THE risks taken by migrants and asylum seekers trying to reach Europe have once again been laid bare, following the deaths of more than 300 people in separate incidents off the coast of Libya and on an Austrian motorway running from Hungary to the capital, Vienna.
Austrian police said originally that around 20 partly-decomposed bodies were thought to be in an abandoned refrigerated lorry, which was found by a road-worker on Thursday morning. A few hours later, the police said that the figure had risen to around 50; and on Friday morning said that 71 people had died on the lorry. These included 59 men, eight women and four children; the youngest being a girl whose age has been estimated as one or two years old.
The identities and origins of the people on board is not known; but forensics officers found one Syrian travel document. Police think that the people were originally from Syria, and had been trafficked.
Hungarian police announced at lunchtime on Friday that the lorry’s driver, a Bulgarian citizen of Lebanese origin, had been arrested in connection with the migrants' fate, alongside two other Bulgarians and an Afghan man.
The lorry was taken to a secure compound, where the bodies were to be removed for further examination.
Hundreds more people died this week in two separate incidents off the coast of Libya, taking the death toll of people who have attempted to make the crossing so far in 2015 to 2500. Last year, an estimated 500 people were killed trying to cross to Europe, the UN High Commissioner for Refugees (UNHCR) said.
The UNHCR also said that the number of people attempting to cross the Mediterranean to Europe this year had now passed 300,000 – considerably more than the 219,000 people who attempted to make the crossing in the whole of 2014.
The Libyan coastguard found around 40 bodies inside a half-sunk fishing boat around a kilometre from the port of Zuwara; while up to 200 bodies were found in the sea. The boat is thought to have had 400 migrants on board when it set off. The aid agency Médecins Sans Frontières said that 201 survivors were rescued.

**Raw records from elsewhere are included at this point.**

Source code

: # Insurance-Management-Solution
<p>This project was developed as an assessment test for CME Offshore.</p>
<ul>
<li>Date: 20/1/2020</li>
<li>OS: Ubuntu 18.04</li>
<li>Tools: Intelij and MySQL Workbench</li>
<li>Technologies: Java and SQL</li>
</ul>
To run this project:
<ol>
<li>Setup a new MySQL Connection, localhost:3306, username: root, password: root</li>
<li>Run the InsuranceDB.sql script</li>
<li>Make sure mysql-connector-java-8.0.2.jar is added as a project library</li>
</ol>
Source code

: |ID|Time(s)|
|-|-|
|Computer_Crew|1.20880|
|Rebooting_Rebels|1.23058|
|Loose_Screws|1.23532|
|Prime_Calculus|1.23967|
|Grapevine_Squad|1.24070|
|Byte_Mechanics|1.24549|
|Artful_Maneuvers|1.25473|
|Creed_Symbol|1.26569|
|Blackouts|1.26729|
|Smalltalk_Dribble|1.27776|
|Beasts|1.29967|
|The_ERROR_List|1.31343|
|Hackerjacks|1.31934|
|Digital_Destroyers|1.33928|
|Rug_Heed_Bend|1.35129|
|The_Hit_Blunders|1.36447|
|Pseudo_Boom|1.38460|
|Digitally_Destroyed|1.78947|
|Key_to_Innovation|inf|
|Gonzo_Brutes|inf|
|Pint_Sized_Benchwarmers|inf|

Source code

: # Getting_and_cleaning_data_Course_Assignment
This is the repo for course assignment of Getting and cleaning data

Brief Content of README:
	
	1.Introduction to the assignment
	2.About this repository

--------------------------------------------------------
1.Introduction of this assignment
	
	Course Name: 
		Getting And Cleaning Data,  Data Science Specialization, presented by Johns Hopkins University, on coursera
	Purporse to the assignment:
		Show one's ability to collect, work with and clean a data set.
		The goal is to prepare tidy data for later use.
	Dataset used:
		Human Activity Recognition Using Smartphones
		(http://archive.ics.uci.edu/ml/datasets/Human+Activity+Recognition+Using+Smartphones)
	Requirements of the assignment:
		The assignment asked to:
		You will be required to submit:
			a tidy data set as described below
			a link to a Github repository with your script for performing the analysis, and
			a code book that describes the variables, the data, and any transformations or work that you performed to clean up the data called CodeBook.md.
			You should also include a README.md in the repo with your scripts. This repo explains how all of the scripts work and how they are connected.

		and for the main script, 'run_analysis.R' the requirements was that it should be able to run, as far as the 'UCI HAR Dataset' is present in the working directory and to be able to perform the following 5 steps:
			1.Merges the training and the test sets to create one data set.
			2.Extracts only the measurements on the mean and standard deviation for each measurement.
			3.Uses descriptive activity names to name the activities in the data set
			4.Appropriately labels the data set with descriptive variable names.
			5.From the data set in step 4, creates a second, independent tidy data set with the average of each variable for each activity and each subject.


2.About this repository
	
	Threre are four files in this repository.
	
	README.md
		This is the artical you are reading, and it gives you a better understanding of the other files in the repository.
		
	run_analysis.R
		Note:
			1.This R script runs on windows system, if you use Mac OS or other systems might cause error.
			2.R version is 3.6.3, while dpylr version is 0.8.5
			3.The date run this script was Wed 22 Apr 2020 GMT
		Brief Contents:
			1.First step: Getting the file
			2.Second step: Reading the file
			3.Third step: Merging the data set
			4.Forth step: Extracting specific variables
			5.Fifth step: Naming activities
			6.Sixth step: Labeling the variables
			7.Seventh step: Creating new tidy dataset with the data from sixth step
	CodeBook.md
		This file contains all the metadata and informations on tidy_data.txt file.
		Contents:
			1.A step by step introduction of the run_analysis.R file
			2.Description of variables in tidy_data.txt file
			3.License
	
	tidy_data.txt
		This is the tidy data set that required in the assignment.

On Wednesday, Swedish coastguard officials found 52 bodies below deck on a wooden boat off the coast of Libya. A further 450 people on board were rescued.
On Friday morning, Surrey police arrested 27 people suspected of being illegal immigrants after they were found in the back of a lorry at a motorway service station on the M25. The lorry driver was also arrested.
Austria is the last country that refugees from Syria will pass through on their way to Germany in a journey that begins with a boat trip from Syria or Turkey to Greece before progressing through Eastern Europe. Most will continue their journey to Berlin, but others will stop in many of the transit countries.
“We have a great influx of migrants. Many of them are staying here [in Austria] as well,” the Ven Patrick Curran, Archdeacon of the Eastern archdeaconry of the Diocese in Europe said on Friday afternoon. “It is a crisis and lots of people are reacting to it in different ways.
“The Churches are doing a lot here in Austria. You could say that they are the conscience of the nation, because they are very involved.”
Bishop Michael Bünker, of the Evangelical Lutheran Church in Austria, said that the people in in the lorry may have died “in our midst” as thousands of people drove past them.
He said that it was time for people to face the urgent reality that refugees and asylum-seekers were “not only in the distant lands of Lampedusa or Kos, but among us”, he said.
Bishop Bünker called for a legal route of access for asylum seekers to Europe, saying that “the lack of a European common approach has fatal consequences for people seeking protection.”
Without this, people-smugglers would continue to profit, and refugees would continue to be in “mortal danger” as they attempt to reach the sanctuary of Europe.
The aid and migration officer for the Roman Catholic agency, Caritas Europa, Marie Tempesta, said that the latest deaths of migrants were a "catastrophe". She reiterated Pope Francis's plea that the Mediterranean could not become a "vast cemetery".
The majority of asylum-seekers reaching Europe attempt to make their way to Germany. Figures from the Home Office and Eurostat published in The Guardian this week showed that 25,571 applications for asylum were made in the UK in the year to June 2015; compared to 296,710 in Germany.
German officials have said that they expect to receive 800,000 applications for asylum this year.
Current EU law allows countries to return asylum-seekers to the first country of European entry. The EU Commission and the European Parliament want to change this to introduce a system of quotas so that the burden of caring for refugees can be shared across the EU. But the proposals have stalled at the European Council as some countries – including the UK – oppose the move.